* _課題_
下に示す誤診の話の文章から、「腎臓がんの手術となると、背中」を含む語句で始まり「この話を聞いた多くの人は、これが特殊な事例だと思うかもしれない。」で終わる部分を、一字一句たがえずに書き写せ。

* _原文_
メールマガジン月刊ハナヤマ通信 346号 2015/08
この春、病気で入院していた人から聞いた話である。
彼女の同室に、腎臓がんの術後の痛みで苦しんでいる50代の女性がいた。
その女性の話では、ここに入院する何ヶ月も前からずっと下痢が続いていたそうだ。
だがあちこちの病院で検査を受けても、下痢の原因がわからない。
検査を繰り返しているうちに、この病院でたまたま腎臓がんが発見された。
そこで医師に勧められるまま、手術を受けたのだという。
腎臓がんの手術となると、背中の側から肋骨を切り開いて腎臓を摘出するのでかなりハードである。
そのような手術を受けたため、彼女は寝返りも打てないほどの痛みで苦しんでいた。
ところが術後の病理診断の結果、実は腎臓がんではなかったことが判明した。
つまり全くの誤診によって、がんでもないのに腎臓を取られてしまったのである。
話はそれだけではない。
彼女が術後の痛みや苦しみを執刀医に訴えると、この医師は謝意や同情を示すどころか、逆に「わたしにどうしろというんですかっ!?」と、彼女を怒鳴りつけたのだ。
そのため彼女は体の傷だけでなく、信頼していた医師の言葉で心にも深い傷を負った。
さらに悲しいことには、彼女の下痢はあいかわらず続いているのである。
何とも痛ましい話ではないか。
この話を聞いた多くの人は、これが特殊な事例だと思うかもしれない。
しかし私は、似たような話をこれまでにも数多く耳にしてきている。
手術までしたのに、執刀医からあいまいな説明しか聞けず、結局のところ自分ががんだったかどうかすら、はっきりとしない患者は何人もいた。

データソースから取得した記録:

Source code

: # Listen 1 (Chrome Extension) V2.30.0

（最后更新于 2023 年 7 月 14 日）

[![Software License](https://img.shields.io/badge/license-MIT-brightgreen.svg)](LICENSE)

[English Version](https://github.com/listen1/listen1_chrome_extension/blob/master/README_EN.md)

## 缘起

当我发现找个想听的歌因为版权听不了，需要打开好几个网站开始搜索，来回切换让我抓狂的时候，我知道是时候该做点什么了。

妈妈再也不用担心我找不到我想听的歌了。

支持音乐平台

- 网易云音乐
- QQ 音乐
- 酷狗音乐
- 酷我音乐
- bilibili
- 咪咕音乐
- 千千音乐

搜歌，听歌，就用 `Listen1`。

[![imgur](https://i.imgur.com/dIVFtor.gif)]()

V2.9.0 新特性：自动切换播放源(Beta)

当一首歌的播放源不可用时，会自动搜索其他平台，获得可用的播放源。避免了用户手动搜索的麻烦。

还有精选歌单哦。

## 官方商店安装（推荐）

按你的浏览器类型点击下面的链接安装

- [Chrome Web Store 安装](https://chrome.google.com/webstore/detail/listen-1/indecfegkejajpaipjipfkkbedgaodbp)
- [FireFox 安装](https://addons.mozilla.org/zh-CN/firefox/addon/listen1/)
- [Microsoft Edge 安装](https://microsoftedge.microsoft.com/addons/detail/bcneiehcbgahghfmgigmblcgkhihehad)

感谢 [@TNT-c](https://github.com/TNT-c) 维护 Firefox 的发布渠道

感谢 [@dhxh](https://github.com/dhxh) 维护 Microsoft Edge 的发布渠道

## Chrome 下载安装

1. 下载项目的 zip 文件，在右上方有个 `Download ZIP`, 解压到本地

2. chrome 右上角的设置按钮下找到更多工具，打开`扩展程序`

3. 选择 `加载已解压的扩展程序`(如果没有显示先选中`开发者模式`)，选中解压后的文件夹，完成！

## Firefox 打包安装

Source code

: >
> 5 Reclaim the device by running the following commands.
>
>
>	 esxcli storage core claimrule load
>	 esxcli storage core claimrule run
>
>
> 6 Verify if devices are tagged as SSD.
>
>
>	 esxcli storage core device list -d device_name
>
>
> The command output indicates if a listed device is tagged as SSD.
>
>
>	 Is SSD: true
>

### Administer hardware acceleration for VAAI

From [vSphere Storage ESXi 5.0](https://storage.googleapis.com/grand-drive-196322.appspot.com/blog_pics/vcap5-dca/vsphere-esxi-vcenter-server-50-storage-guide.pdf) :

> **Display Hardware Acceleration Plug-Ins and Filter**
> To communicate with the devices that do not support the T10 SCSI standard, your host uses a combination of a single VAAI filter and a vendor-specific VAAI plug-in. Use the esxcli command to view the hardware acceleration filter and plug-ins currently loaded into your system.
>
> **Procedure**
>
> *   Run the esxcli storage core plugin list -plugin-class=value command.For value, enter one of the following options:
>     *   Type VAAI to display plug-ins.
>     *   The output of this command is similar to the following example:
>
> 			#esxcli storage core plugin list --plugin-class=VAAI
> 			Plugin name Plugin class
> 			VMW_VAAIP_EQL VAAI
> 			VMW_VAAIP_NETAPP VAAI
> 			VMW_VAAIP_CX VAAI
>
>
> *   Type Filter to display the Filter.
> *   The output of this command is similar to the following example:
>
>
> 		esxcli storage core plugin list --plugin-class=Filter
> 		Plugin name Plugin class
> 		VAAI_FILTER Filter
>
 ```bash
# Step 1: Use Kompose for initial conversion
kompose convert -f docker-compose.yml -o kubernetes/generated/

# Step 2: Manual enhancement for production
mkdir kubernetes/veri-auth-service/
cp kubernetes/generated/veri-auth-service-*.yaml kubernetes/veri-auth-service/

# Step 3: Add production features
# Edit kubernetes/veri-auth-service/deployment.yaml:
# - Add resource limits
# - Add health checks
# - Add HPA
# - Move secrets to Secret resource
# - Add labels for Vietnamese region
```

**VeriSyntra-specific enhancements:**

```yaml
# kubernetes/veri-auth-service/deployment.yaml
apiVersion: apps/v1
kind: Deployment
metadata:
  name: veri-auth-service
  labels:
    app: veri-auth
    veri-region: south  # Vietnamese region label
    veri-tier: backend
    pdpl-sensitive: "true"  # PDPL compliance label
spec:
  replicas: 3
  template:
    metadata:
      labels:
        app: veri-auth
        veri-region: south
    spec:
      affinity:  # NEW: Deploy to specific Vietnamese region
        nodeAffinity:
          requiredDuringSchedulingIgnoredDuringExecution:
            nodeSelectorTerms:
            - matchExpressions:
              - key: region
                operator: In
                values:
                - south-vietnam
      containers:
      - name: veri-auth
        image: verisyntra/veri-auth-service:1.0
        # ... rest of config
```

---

* _解答_
腎臓がんの手術となると、背中の側から肋骨を切り開いて腎臓を摘出するのでかなりハードである。
そのような手術を受けたため、彼女は寝返りも打てないほどの痛みで苦しんでいた。
ところが術後の病理診断の結果、実は腎臓がんではなかったことが判明した。
つまり全くの誤診によって、がんでもないのに腎臓を取られてしまったのである。
話はそれだけではない。
彼女が術後の痛みや苦しみを執刀医に訴えると、この医師は謝意や同情を示すどころか、逆に「わたしにどうしろというんですかっ!?」と、彼女を怒鳴りつけたのだ。
そのため彼女は体の傷だけでなく、信頼していた医師の言葉で心にも深い傷を負った。
さらに悲しいことには、彼女の下痢はあいかわらず続いているのである。
何とも痛ましい話ではないか。
この話を聞いた多くの人は、これが特殊な事例だと思うかもしれない。